When using ROIs or Parcellations, they typically come with a resolution (2mm, 1mm, etc). Do the resolutions of a parcellation need to match the functional data I am using? If so, what is this process and how does it work?
I would say that the resolution of your ROIs has to match the resolution of the functional data. I work with AFNI - here you can do it using 3dresample command.
In fMRI analysis, it is generally recommended to align the resolution of the parcellations or ROIs (Regions of Interest) with the resolution of the functional data. This alignment ensures that the anatomical boundaries defined by the parcellations match the underlying functional activity measured by the fMRI data.
If the resolutions of the parcellations and the functional data do not match, it is often necessary to resample either the parcellations or the functional data to achieve a common resolution. Resampling involves transforming the data from one grid to match the grid of another dataset. This process ensures that each voxel in the functional data corresponds to the same anatomical region defined by the parcellations.

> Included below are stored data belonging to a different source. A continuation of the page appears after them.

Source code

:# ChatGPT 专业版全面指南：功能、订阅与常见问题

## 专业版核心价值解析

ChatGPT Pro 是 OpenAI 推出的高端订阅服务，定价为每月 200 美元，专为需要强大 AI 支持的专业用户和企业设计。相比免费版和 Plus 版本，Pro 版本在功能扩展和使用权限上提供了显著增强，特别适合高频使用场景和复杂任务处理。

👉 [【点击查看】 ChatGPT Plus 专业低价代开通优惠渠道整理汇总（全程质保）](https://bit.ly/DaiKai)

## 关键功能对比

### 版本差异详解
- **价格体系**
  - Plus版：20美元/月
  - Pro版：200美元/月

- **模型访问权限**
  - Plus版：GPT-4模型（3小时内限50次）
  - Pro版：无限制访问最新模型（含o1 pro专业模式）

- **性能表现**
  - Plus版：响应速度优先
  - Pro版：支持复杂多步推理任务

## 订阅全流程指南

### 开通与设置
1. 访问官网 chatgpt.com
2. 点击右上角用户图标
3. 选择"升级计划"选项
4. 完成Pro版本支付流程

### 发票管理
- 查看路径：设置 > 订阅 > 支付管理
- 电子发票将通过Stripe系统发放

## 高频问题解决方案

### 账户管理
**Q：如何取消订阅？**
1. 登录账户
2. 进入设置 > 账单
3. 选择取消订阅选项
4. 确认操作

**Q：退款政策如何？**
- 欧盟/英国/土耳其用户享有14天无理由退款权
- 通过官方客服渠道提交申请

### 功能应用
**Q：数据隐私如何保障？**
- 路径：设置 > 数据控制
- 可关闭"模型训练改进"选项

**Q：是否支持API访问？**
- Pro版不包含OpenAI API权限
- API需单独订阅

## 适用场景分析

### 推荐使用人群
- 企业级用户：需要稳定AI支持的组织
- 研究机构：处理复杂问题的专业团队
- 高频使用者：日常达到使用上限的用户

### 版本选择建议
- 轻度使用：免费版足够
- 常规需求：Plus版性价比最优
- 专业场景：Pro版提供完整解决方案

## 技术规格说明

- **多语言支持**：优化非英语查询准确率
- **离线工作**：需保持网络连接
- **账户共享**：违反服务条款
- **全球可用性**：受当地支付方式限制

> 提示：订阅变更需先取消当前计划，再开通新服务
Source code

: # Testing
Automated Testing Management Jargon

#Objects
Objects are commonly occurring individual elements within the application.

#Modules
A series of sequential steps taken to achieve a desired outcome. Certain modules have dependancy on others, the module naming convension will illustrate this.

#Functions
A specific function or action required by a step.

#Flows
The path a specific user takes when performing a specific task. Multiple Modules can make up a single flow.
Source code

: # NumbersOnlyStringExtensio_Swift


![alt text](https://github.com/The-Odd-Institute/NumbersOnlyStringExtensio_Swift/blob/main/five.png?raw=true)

Resampling can be performed using various software tools commonly used in fMRI analysis, such as FSL, SPM, or AFNI. These tools provide functions or utilities to resample the data. The specific steps for resampling depend on the software being used, but generally involve specifying the target resolution and selecting the interpolation method (e.g., nearest neighbor, trilinear interpolation) to determine the values for the new grid points.
It's important to note that resampling can introduce some interpolation errors and potential loss of spatial detail. Therefore, it's generally preferable to have the parcellations and functional data acquired at the same resolution to minimize any discrepancies. However, if you have no control over the acquisition resolution, resampling is a common approach to align the datasets for further analysis.
When resampling, it's also important to consider the impact on the statistical analysis. Resampling can affect the spatial smoothness of the data and alter the properties of the noise distribution. Therefore, it is advisable to consult relevant literature or seek expert advice to determine the appropriate resampling strategy that best suits your specific analysis goals and dataset.